WHAT TO WORK ON =
Would you write out the entries below, every one of them, exactly?

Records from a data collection
··········

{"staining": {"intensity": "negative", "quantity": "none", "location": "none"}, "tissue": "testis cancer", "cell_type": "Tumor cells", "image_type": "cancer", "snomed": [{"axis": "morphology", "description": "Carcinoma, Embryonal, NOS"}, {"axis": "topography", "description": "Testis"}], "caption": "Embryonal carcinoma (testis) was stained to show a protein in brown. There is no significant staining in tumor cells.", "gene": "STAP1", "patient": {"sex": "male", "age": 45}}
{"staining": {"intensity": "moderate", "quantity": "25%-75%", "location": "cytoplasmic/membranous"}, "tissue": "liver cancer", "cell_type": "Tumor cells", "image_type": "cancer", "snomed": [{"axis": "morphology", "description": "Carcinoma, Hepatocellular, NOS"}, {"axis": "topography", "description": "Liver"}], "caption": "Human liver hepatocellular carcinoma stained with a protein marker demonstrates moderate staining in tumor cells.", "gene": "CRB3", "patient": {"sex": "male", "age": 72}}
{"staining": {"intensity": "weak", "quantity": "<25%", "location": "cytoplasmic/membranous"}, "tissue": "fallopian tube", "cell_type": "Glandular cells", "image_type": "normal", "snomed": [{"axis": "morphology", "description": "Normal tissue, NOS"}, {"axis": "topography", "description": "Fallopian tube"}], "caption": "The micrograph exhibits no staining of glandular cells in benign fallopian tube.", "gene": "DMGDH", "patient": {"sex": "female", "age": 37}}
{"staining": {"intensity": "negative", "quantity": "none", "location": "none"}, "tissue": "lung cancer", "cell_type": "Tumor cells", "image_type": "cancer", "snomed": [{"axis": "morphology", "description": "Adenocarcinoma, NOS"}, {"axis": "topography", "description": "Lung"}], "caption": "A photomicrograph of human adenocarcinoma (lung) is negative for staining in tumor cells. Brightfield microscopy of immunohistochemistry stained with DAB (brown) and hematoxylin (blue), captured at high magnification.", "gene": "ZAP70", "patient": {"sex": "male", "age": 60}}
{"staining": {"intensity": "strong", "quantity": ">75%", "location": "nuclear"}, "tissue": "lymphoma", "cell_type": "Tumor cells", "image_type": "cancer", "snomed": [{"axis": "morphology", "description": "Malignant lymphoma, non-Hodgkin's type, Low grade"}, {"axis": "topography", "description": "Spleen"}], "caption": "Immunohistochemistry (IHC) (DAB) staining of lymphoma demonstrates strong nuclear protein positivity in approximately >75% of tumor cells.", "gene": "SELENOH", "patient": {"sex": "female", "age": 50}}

··········

RESULT OF THE TASK =
{"staining": {"intensity": "negative", "quantity": "none", "location": "none"}, "tissue": "testis cancer", "cell_type": "Tumor cells", "image_type": "cancer", "snomed": [{"axis": "morphology", "description": "Carcinoma, Embryonal, NOS"}, {"axis": "topography", "description": "Testis"}], "caption": "Embryonal carcinoma (testis) was stained to show a protein in brown. There is no significant staining in tumor cells.", "gene": "STAP1", "patient": {"sex": "male", "age": 45}}
{"staining": {"intensity": "moderate", "quantity": "25%-75%", "location": "cytoplasmic/membranous"}, "tissue": "liver cancer", "cell_type": "Tumor cells", "image_type": "cancer", "snomed": [{"axis": "morphology", "description": "Carcinoma, Hepatocellular, NOS"}, {"axis": "topography", "description": "Liver"}], "caption": "Human liver hepatocellular carcinoma stained with a protein marker demonstrates moderate staining in tumor cells.", "gene": "CRB3", "patient": {"sex": "male", "age": 72}}
{"staining": {"intensity": "weak", "quantity": "<25%", "location": "cytoplasmic/membranous"}, "tissue": "fallopian tube", "cell_type": "Glandular cells", "image_type": "normal", "snomed": [{"axis": "morphology", "description": "Normal tissue, NOS"}, {"axis": "topography", "description": "Fallopian tube"}], "caption": "The micrograph exhibits no staining of glandular cells in benign fallopian tube.", "gene": "DMGDH", "patient": {"sex": "female", "age": 37}}
{"staining": {"intensity": "negative", "quantity": "none", "location": "none"}, "tissue": "lung cancer", "cell_type": "Tumor cells", "image_type": "cancer", "snomed": [{"axis": "morphology", "description": "Adenocarcinoma, NOS"}, {"axis": "topography", "description": "Lung"}], "caption": "A photomicrograph of human adenocarcinoma (lung) is negative for staining in tumor cells. Brightfield microscopy of immunohistochemistry stained with DAB (brown) and hematoxylin (blue), captured at high magnification.", "gene": "ZAP70", "patient": {"sex": "male", "age": 60}}
{"staining": {"intensity": "strong", "quantity": ">75%", "location": "nuclear"}, "tissue": "lymphoma", "cell_type": "Tumor cells", "image_type": "cancer", "snomed": [{"axis": "morphology", "description": "Malignant lymphoma, non-Hodgkin's type, Low grade"}, {"axis": "topography", "description": "Spleen"}], "caption": "Immunohistochemistry (IHC) (DAB) staining of lymphoma demonstrates strong nuclear protein positivity in approximately >75% of tumor cells.", "gene": "SELENOH", "patient": {"sex": "female", "age": 50}}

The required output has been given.